— DESCRIPTION OF THE TASK —
Without reproducing any image, print the listing below exactly.

— DATA BELOW —

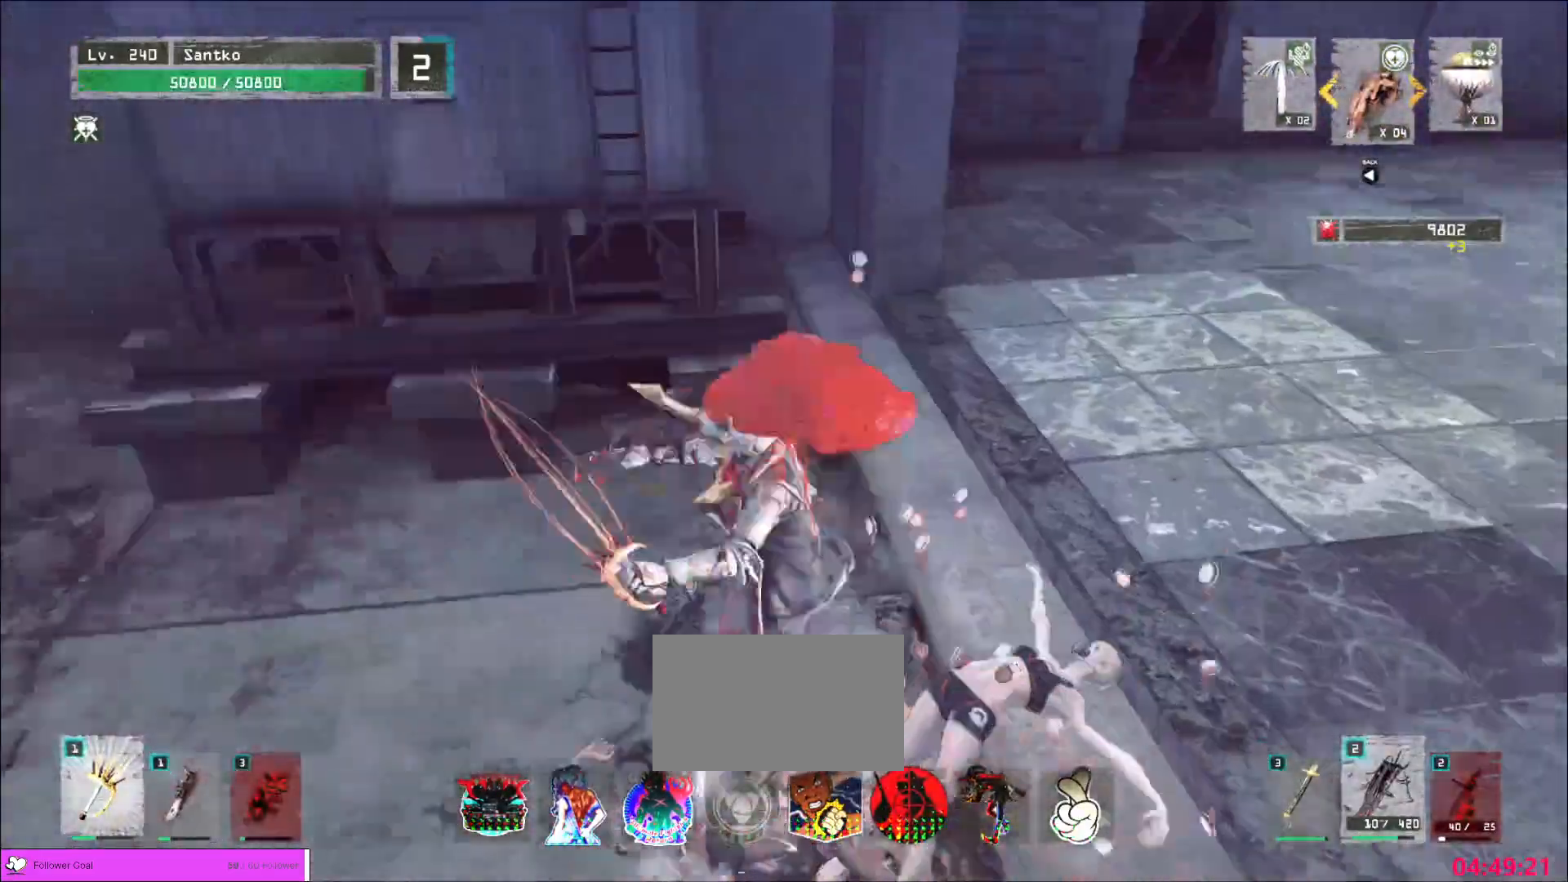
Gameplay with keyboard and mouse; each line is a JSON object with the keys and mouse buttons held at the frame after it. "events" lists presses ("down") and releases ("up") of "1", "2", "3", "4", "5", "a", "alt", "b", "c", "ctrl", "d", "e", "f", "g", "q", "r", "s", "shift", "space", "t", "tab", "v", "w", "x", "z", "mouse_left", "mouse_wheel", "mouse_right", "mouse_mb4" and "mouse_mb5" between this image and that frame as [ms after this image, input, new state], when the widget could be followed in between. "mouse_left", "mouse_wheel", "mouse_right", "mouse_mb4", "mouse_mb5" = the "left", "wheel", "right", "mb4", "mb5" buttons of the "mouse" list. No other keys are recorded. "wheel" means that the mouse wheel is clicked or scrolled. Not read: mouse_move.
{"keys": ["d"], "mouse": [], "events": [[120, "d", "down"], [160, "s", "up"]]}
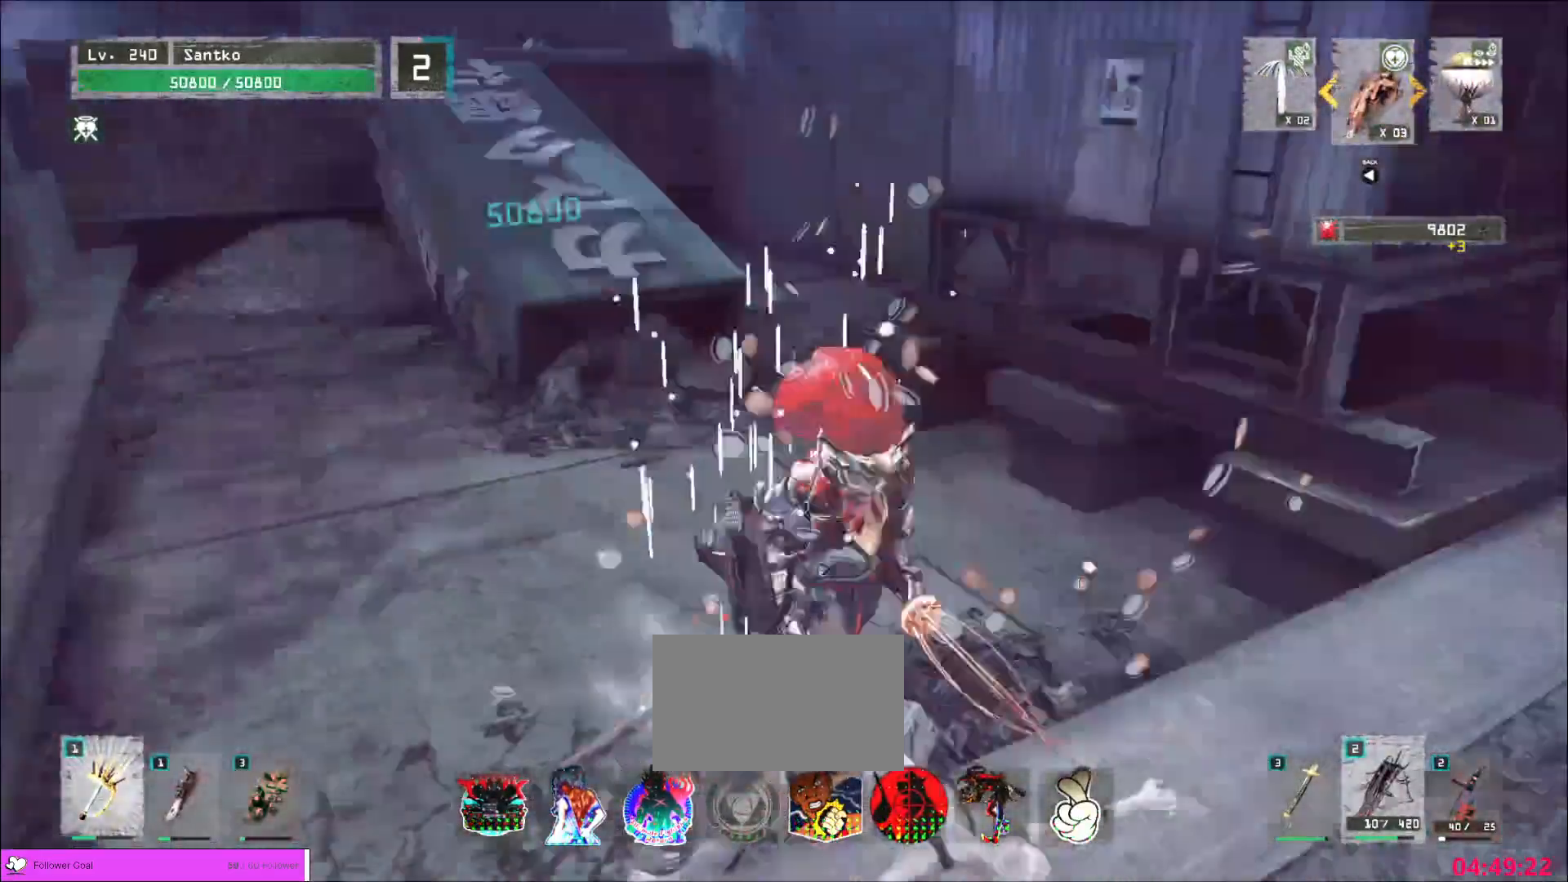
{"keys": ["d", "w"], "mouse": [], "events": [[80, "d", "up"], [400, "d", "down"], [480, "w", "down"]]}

— YOUR RESPONSE —
Gameplay with keyboard and mouse; each line is a JSON object with the keys and mouse buttons held at the frame after it. "events" lists presses ("down") and releases ("up") of "1", "2", "3", "4", "5", "a", "alt", "b", "c", "ctrl", "d", "e", "f", "g", "q", "r", "s", "shift", "space", "t", "tab", "v", "w", "x", "z", "mouse_left", "mouse_wheel", "mouse_right", "mouse_mb4" and "mouse_mb5" between this image and that frame as [ms after this image, input, new state], when the widget could be followed in between. "mouse_left", "mouse_wheel", "mouse_right", "mouse_mb4", "mouse_mb5" = the "left", "wheel", "right", "mb4", "mb5" buttons of the "mouse" list. No other keys are recorded. "wheel" means that the mouse wheel is clicked or scrolled. Not read: mouse_move.
{"keys": ["d"], "mouse": [], "events": [[120, "d", "down"], [160, "s", "up"]]}
{"keys": ["d", "w"], "mouse": [], "events": [[80, "d", "up"], [400, "d", "down"], [480, "w", "down"]]}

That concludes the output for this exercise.